Collected data entries
● ● ● ● ●

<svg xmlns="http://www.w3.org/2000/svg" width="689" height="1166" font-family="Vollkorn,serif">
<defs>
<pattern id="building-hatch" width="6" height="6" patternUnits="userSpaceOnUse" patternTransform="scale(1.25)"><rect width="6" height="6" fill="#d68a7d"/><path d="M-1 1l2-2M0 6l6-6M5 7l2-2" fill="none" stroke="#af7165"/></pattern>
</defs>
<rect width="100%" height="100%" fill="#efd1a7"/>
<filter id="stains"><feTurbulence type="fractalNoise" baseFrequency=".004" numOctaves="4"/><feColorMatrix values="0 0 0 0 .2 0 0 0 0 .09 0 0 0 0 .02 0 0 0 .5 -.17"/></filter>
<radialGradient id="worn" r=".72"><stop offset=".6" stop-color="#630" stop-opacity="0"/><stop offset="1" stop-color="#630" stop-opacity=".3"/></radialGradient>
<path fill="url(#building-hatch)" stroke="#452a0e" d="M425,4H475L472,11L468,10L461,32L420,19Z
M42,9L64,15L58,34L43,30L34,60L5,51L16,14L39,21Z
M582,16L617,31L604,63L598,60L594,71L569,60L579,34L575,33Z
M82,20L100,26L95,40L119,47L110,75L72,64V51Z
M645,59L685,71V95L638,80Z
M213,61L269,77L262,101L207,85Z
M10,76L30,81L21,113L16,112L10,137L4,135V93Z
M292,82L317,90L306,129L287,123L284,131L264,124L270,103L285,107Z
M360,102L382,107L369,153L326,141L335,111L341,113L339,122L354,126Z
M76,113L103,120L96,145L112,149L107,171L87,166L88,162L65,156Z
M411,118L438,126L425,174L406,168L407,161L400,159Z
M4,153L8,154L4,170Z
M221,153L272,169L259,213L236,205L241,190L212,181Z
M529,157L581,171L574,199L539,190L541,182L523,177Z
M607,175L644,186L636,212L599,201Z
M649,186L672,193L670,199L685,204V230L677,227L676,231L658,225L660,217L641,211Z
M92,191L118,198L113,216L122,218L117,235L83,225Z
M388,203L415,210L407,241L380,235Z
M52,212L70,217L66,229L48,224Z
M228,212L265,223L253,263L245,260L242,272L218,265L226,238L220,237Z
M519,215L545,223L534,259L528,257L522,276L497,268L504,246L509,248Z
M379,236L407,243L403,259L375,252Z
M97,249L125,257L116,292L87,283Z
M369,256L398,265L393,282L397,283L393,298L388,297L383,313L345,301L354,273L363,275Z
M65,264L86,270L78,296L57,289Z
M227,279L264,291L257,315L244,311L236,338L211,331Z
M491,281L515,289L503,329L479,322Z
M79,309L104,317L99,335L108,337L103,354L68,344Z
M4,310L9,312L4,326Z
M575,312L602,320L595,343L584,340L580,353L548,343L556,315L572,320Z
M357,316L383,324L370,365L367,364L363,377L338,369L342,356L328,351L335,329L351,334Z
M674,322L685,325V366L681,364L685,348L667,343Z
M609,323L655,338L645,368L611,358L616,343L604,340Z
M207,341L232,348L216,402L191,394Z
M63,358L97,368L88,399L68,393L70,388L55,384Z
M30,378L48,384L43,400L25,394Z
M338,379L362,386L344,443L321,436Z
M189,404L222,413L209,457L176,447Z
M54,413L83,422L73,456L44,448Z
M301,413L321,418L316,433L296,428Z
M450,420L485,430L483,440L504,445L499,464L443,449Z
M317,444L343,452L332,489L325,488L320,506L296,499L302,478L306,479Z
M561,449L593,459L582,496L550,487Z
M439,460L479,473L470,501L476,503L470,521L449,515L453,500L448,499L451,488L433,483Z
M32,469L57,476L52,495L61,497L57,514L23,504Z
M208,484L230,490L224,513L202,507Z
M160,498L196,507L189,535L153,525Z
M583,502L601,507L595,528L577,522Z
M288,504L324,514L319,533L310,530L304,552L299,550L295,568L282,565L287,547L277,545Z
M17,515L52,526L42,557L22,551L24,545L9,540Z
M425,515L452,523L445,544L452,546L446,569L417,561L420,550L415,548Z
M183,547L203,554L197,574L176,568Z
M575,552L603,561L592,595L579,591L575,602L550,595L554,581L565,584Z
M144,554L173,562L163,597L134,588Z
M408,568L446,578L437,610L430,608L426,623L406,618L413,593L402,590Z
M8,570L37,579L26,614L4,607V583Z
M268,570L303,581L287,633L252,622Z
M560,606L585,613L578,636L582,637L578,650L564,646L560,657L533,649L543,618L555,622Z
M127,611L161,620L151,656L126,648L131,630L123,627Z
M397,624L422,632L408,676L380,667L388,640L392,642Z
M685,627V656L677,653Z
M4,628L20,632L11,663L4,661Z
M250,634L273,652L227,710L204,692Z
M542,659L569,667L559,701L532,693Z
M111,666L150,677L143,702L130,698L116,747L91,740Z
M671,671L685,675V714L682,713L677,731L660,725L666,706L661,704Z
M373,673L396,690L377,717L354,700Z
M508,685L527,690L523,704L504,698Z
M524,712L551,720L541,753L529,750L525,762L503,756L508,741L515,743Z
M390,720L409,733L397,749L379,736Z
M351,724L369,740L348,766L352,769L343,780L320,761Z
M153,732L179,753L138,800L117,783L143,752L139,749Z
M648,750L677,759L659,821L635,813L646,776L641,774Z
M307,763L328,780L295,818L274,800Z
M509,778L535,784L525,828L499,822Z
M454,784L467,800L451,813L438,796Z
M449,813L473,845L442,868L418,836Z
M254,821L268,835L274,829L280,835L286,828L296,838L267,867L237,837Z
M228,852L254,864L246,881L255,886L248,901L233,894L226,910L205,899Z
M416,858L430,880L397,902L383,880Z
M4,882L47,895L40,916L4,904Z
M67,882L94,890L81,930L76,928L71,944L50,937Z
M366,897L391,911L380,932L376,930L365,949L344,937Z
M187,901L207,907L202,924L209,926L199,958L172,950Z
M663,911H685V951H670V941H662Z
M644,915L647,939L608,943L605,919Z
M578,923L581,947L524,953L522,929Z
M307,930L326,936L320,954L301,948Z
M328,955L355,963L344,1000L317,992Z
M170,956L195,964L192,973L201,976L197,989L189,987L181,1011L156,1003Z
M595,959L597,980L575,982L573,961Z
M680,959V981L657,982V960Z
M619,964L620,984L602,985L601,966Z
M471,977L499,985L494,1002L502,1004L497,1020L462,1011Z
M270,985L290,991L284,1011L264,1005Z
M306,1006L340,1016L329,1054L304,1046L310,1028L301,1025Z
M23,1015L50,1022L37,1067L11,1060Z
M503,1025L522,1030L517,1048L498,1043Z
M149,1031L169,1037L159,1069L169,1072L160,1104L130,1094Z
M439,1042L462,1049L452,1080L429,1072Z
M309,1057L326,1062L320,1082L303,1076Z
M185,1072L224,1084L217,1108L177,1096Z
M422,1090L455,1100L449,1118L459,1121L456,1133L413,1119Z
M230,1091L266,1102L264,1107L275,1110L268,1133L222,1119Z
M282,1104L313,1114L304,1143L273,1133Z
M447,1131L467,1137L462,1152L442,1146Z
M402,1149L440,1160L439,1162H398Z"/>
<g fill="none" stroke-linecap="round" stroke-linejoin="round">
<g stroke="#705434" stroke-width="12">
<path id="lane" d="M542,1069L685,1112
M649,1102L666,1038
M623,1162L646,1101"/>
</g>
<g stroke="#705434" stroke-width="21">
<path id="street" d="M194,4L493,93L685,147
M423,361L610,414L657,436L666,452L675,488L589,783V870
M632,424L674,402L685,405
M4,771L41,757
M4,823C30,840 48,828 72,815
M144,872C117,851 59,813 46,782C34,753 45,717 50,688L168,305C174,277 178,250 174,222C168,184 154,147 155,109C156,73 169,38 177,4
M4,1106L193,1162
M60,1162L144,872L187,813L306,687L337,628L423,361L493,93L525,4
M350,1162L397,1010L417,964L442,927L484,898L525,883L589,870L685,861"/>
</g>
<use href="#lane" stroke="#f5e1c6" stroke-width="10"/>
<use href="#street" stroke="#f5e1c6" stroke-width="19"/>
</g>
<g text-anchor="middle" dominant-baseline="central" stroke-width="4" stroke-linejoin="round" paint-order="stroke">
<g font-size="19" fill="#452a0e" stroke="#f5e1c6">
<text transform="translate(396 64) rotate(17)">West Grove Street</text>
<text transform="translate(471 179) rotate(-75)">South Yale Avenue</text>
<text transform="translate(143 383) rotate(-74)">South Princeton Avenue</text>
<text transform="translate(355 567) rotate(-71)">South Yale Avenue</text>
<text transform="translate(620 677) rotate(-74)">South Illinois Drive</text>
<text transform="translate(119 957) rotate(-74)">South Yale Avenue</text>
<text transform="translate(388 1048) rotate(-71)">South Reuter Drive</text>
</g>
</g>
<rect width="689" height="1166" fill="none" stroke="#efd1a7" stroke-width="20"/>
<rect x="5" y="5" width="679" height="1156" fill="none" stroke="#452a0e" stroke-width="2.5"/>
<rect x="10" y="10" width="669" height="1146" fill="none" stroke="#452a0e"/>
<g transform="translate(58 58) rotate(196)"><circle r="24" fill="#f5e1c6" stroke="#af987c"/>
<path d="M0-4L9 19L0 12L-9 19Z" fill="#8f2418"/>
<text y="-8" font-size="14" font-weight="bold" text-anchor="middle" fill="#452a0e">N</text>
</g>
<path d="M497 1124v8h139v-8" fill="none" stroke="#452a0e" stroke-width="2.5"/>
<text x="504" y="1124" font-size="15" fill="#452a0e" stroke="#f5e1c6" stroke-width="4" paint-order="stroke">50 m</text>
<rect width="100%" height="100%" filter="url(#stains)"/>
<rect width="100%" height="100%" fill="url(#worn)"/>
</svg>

● ● ● ● ●

Task directions: Going back over the entries above, copy word for word every line from the one that has "M411,118L438,126L425,174L406,168L407,161L400,159Z" on through the one that has "M17,515L52,526L42,557L22,551L24,545L9,540Z".

Answer for the task:
M411,118L438,126L425,174L406,168L407,161L400,159Z
M4,153L8,154L4,170Z
M221,153L272,169L259,213L236,205L241,190L212,181Z
M529,157L581,171L574,199L539,190L541,182L523,177Z
M607,175L644,186L636,212L599,201Z
M649,186L672,193L670,199L685,204V230L677,227L676,231L658,225L660,217L641,211Z
M92,191L118,198L113,216L122,218L117,235L83,225Z
M388,203L415,210L407,241L380,235Z
M52,212L70,217L66,229L48,224Z
M228,212L265,223L253,263L245,260L242,272L218,265L226,238L220,237Z
M519,215L545,223L534,259L528,257L522,276L497,268L504,246L509,248Z
M379,236L407,243L403,259L375,252Z
M97,249L125,257L116,292L87,283Z
M369,256L398,265L393,282L397,283L393,298L388,297L383,313L345,301L354,273L363,275Z
M65,264L86,270L78,296L57,289Z
M227,279L264,291L257,315L244,311L236,338L211,331Z
M491,281L515,289L503,329L479,322Z
M79,309L104,317L99,335L108,337L103,354L68,344Z
M4,310L9,312L4,326Z
M575,312L602,320L595,343L584,340L580,353L548,343L556,315L572,320Z
M357,316L383,324L370,365L367,364L363,377L338,369L342,356L328,351L335,329L351,334Z
M674,322L685,325V366L681,364L685,348L667,343Z
M609,323L655,338L645,368L611,358L616,343L604,340Z
M207,341L232,348L216,402L191,394Z
M63,358L97,368L88,399L68,393L70,388L55,384Z
M30,378L48,384L43,400L25,394Z
M338,379L362,386L344,443L321,436Z
M189,404L222,413L209,457L176,447Z
M54,413L83,422L73,456L44,448Z
M301,413L321,418L316,433L296,428Z
M450,420L485,430L483,440L504,445L499,464L443,449Z
M317,444L343,452L332,489L325,488L320,506L296,499L302,478L306,479Z
M561,449L593,459L582,496L550,487Z
M439,460L479,473L470,501L476,503L470,521L449,515L453,500L448,499L451,488L433,483Z
M32,469L57,476L52,495L61,497L57,514L23,504Z
M208,484L230,490L224,513L202,507Z
M160,498L196,507L189,535L153,525Z
M583,502L601,507L595,528L577,522Z
M288,504L324,514L319,533L310,530L304,552L299,550L295,568L282,565L287,547L277,545Z
M17,515L52,526L42,557L22,551L24,545L9,540Z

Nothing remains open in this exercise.